Lenguaje y política

Firmas
Fernando Ramos

HACE unos días, el señor presidente del Gobierno, doctor Sánchez, terminó uno de sus discursos de este modo: “Punto y final”. Y se quedó tan pancho. Por los mismos días, la señora ministra de Trabajo, Yolanda Diaz, empezaba su intervención en un acto público de esta guisa: “Autoridades, autoridadas, autoridades...”, sin inmutarse. Son apenas dos ejemplos notables de los estragos actuales que la quiebra sucesiva de la escuela española viene generando en la formación ordinaria del país.
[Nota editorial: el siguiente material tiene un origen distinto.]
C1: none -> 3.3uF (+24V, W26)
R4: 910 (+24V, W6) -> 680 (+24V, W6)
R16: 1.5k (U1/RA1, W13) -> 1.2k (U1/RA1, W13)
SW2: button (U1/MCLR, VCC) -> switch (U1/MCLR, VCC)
Sánchez, quien ya nos sorprendió al afirmar que Antonio Machado era de Soria, es sin la menor duda uno de los más pertinaces usuarios de un estilo de hablar incorrectamente. Pero no el único. Lo de la ministra comunista tiene otra lectura, pues sin duda, en la senda de su Camarada Montero, iba por la vereda del lenguaje inclusivo y “queer”, sin darse cuenta que autoridad es ya femenino.
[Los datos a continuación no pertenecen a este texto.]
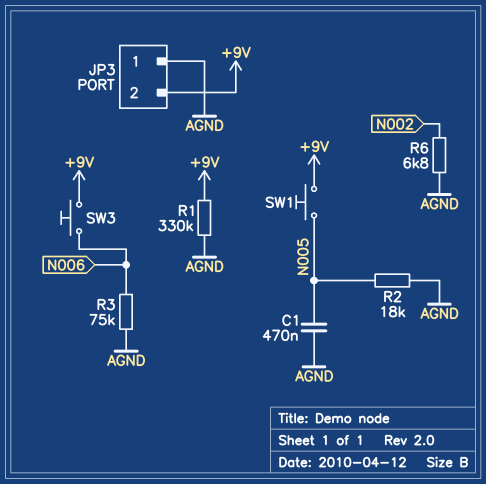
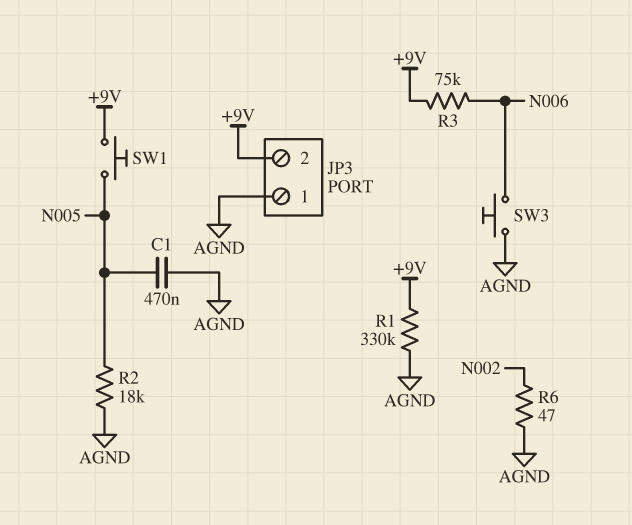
R3: 75k (AGND, N006) -> 75k (+9V, N006)
R6: 6.8k (AGND, N002) -> 47 (AGND, N002)
SW3: button (+9V, N006) -> button (AGND, N006)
Es precisamente en el Congreso de los Diputados, donde otrora fuera templo de la oratoria, el espacio, el gran recipiente donde emergen todas las incorrecciones conocidas y por conocer. El poeta hondureño Livio Ramírez, miembro de la Academia Hondureña, es uno estudiosos que con mayor preocupación ha denunciado el mal uso del habla que, en su país, y en el resto del mundo hispánico,: “El estamento político evidentemente ha hecho del idioma lo que quiere, lo usa muy mal, confunde a la gente y además lejos de dar signos de querer apropiarse de los instrumentos que permitan la emisión de un mensaje claro, convincente y propositivo, cada vez se hunde en una dimensión irracional, casi de desprecio por el idioma español”.
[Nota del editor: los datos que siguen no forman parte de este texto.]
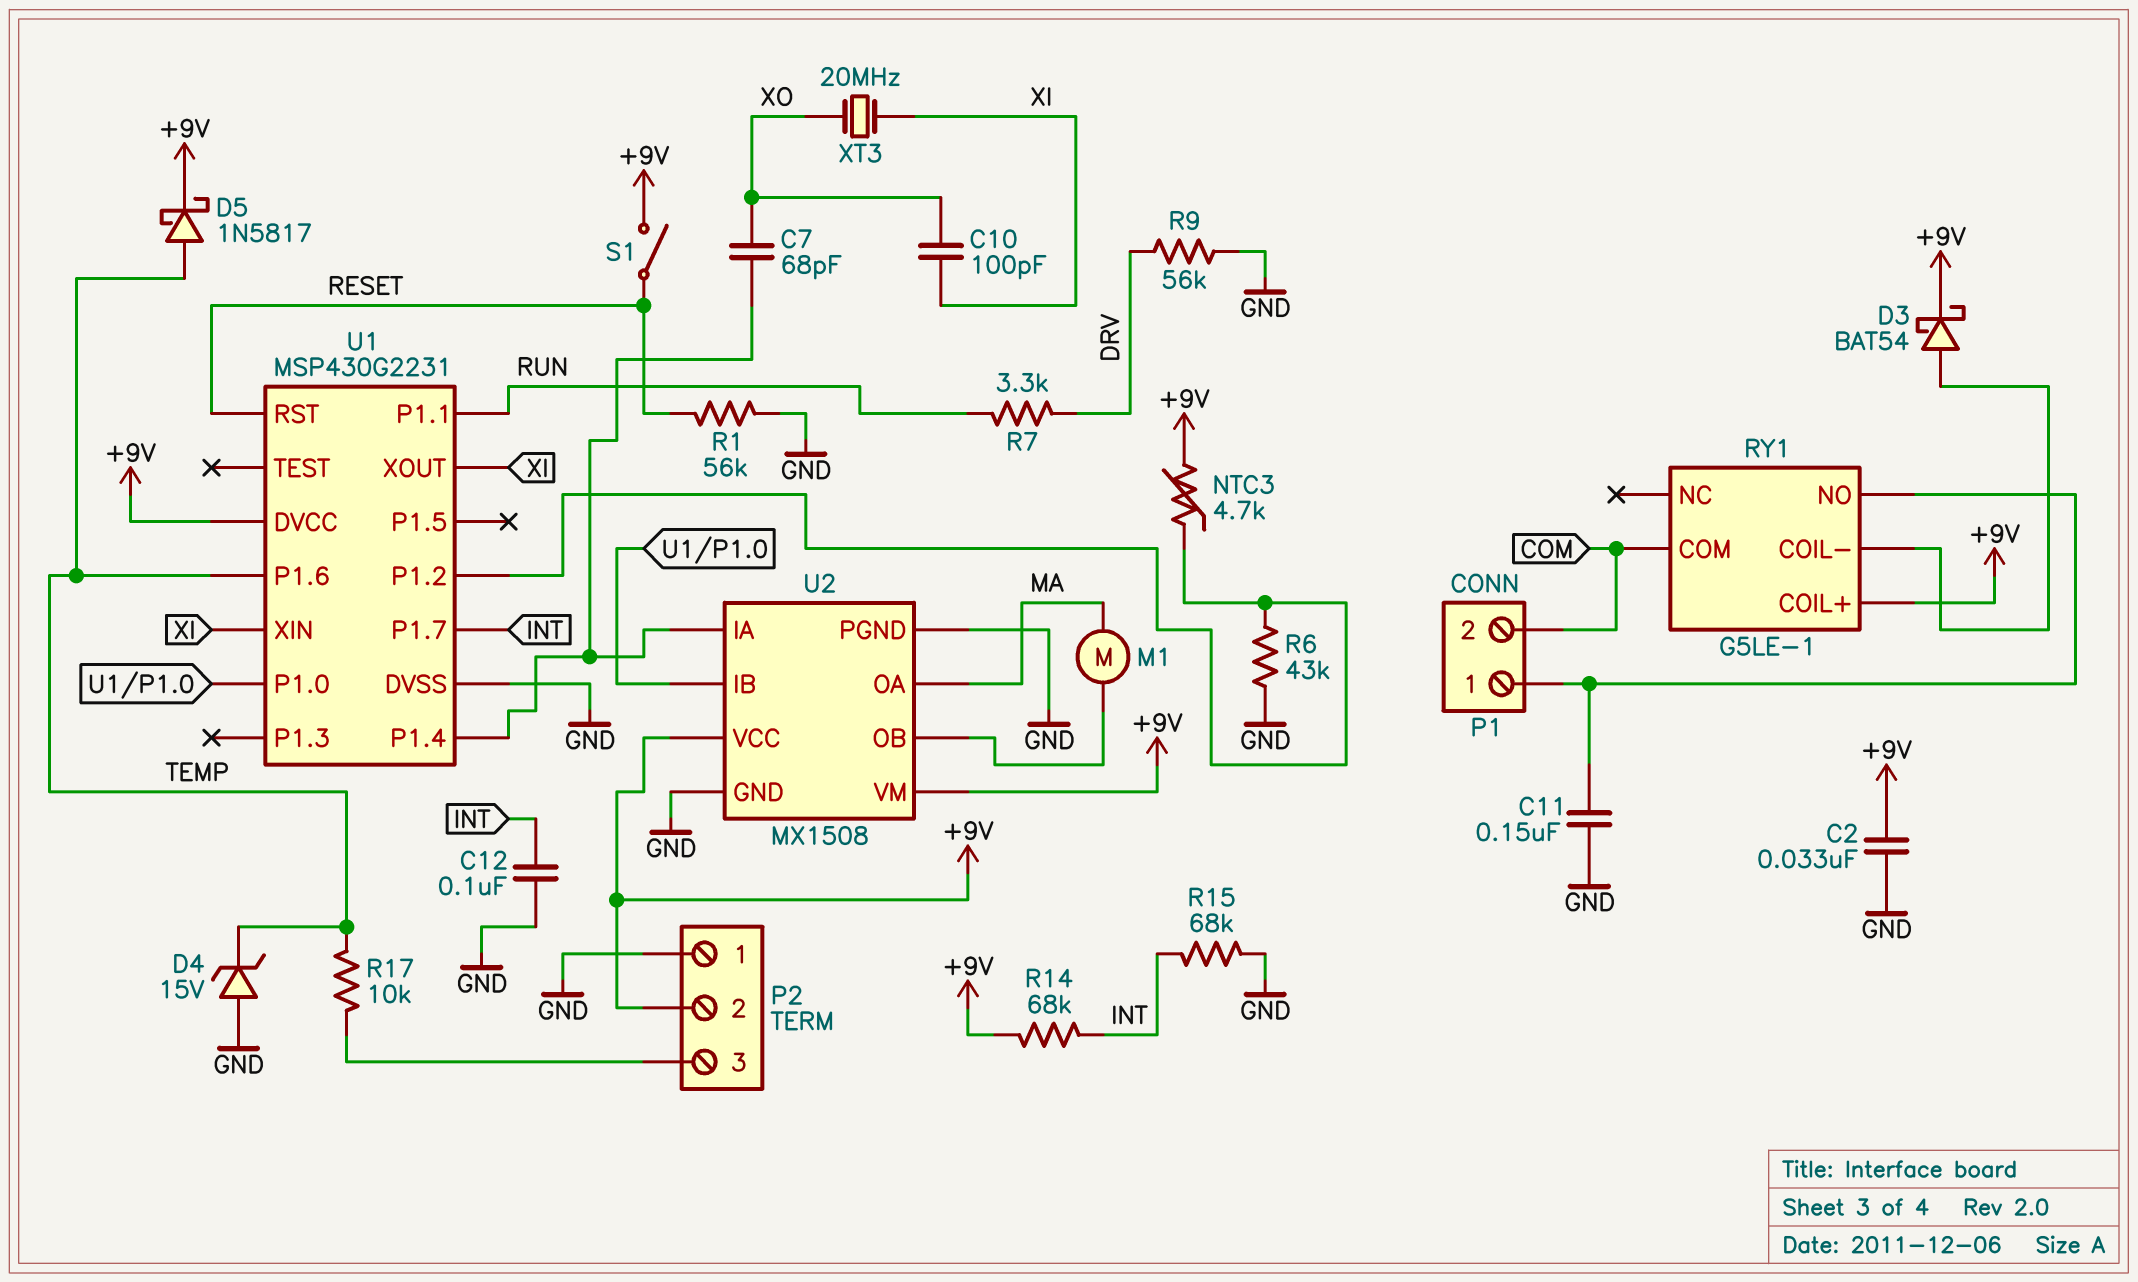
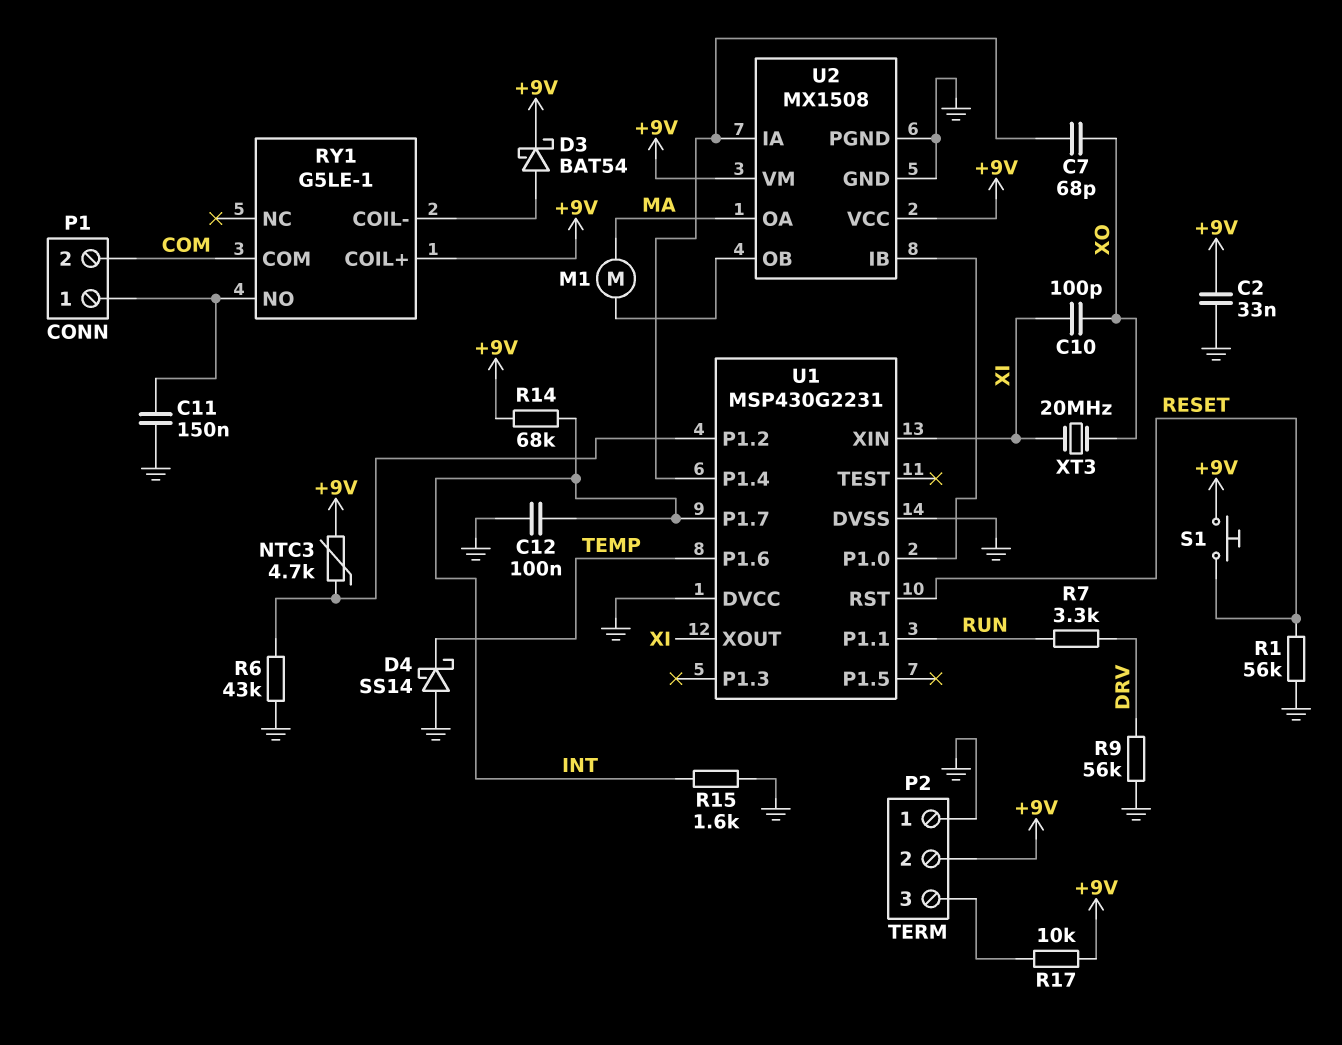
D4: zener 15V (A GND, K TEMP) -> schottky SS14 (A GND, K TEMP)
D5: schottky 1N5817 (A TEMP, K +9V) -> none
R15: 68k (GND, INT) -> 1.6k (GND, INT)
R17: 10k (P2/3, TEMP) -> 10k (+9V, P2/3)
S1: switch (+9V, RESET) -> button (+9V, RESET)
U1 pin DVCC: +9V -> GND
Recientemente, una profesora de lengua se refería al motivo de fondo del mal uso de la lengua que se aprecia en la política o en los medios, señalando que, en no pocas ocasiones, no sólo se debe a ignorancia u olvido de las reglas, sino a algo peor “motivos ideológicos”; es decir, que se considere que lo “moderno” es sustituir palabras, giros o acepciones porque eso es lo que se exige en nuestro tiempo. Los defensores de esta “modernización” argumentan que el lenguaje es una “construcción social” y que es inevitable que ello influya en su uso. O sea, lo progre es hablar mal.